C’est un bilan 2015 alarmiste qu’a dressé Jean Philippe Girard, le président de l’Ania (association nationale des industries agroalimentaires) le 29 mars. Dans un contexte de déflation (-1,2%) et de guerre des prix, « le taux de marge du secteur a atteint son plus bas niveau depuis 1974 », a-t-il averti. 251 entreprises agroalimentaires ont dû mettre la clé sous la porte en 2015, un léger recul par rapport à 2014, certes, mais qui cache une hausse de 1,5% chez les PME-TPE. Or ces dernières, les plus fragiles, représentent 98% des 16 218 entreprises du secteur.
L’année 2015 s’annonçait pourtant sous de bons auspices : chute spectaculaire des cours du pétrole (-50%) et des matières premières agricoles (-15%), taux d’intérêt à des niveaux historiquement bas, entrée en vigueur du CICE et du pacte de responsabilité (ces derniers visant à retrouver la compétitivité et générer de l’emploi), etc. Du coup, en juillet, les patrons prévoyaient encore d’accroître de 9% leurs investissements. Au final, ces derniers ont finalement terminé l’année… sur un effondrement de 7%. « Une révision de 16 points, c’est du jamais vu », s’emporte l’Ania. Dans cette guerre des prix, l’Ania dénonce aussi le rôle de l’Etat, qui avec sa loi LME de janvier 2009 a introduit la libre négociabilité des prix. « Depuis cette loi, les marges ont chuté de plus de 5 points ».
L’innovation et l’export en panne
La situation menace directement la compétitivité des IAA françaises, qui exportent 21% de leur production. « La guerre des prix nous maintient dans une position attentiste qui hypothèque notre capacité à maintenir notre rang sur la scène internationale », met en garde Jean-Philippe Girard. La France, 4e exportateur mondial de produits alimentaires, affiche certes une balance commerciale encore positive de 8,1 milliards d’euros, mais cet excédent est principalement du au vin, qui tire les chiffres vers le haut.

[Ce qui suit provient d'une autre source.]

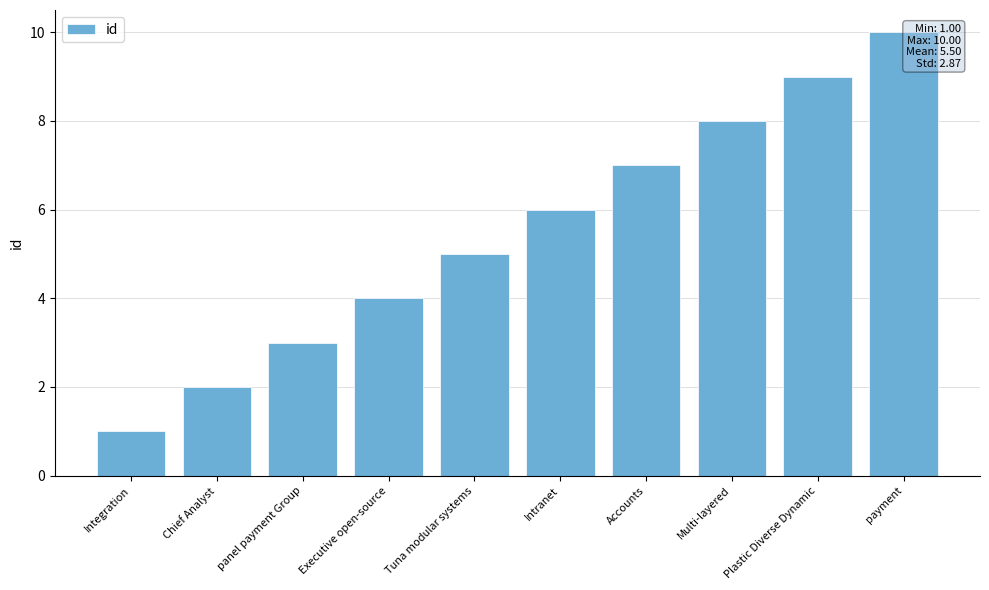

Which has a higher value, Plastic Diverse Dynamic or Integration?

Plastic Diverse Dynamic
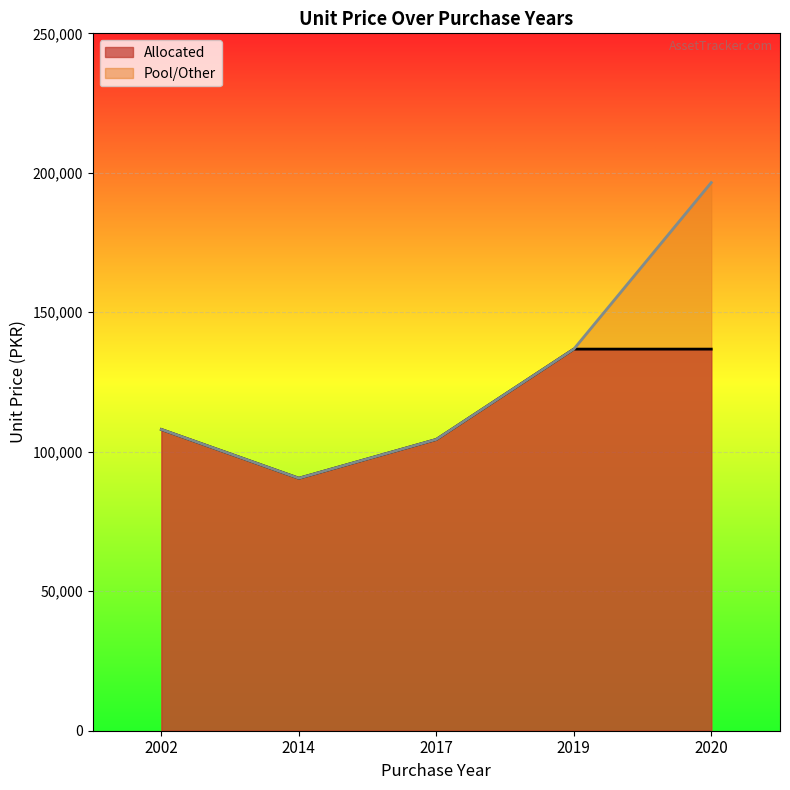

Reading left to right, list all the values displayed in this chart.

Allocated: 108000	90512	104426	136800	136800
Pool/Other: 108000	90512	104426	136800	196500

A l’inverse, certaines catégories sont lourdement déficitaires (produits transformés de fruits et légumes, huiles et graisses végétales, boulangerie-pâtisserie, etc.).

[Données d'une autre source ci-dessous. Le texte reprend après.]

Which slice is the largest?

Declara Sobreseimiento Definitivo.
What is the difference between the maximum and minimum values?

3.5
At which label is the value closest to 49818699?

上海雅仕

La guerre des prix est d’autant plus inutile et dangereuse qu’elle ne fait que déplacer des parts de marché entre les différents acteurs. La consommation des produits alimentaires a ainsi augmenté deux fois moins vite que la consommation totale (+1,1% vs +1,9%). Ce n’est pas parce que la vinaigrette est deux fois moins cher que l’on va en mettre deux fois plus sur sa salade.
La crise de l’élevage a-t-elle commencé à convaincre les différents acteurs et les consommateurs des conséquences de prix tirés toujours plus vers le bas ? Les enseignes, malgré leurs discours bienveillants de façade, continuent en tous cas à matraquer leurs clients de « prix incroyables » et de « promos révolutionnaires ».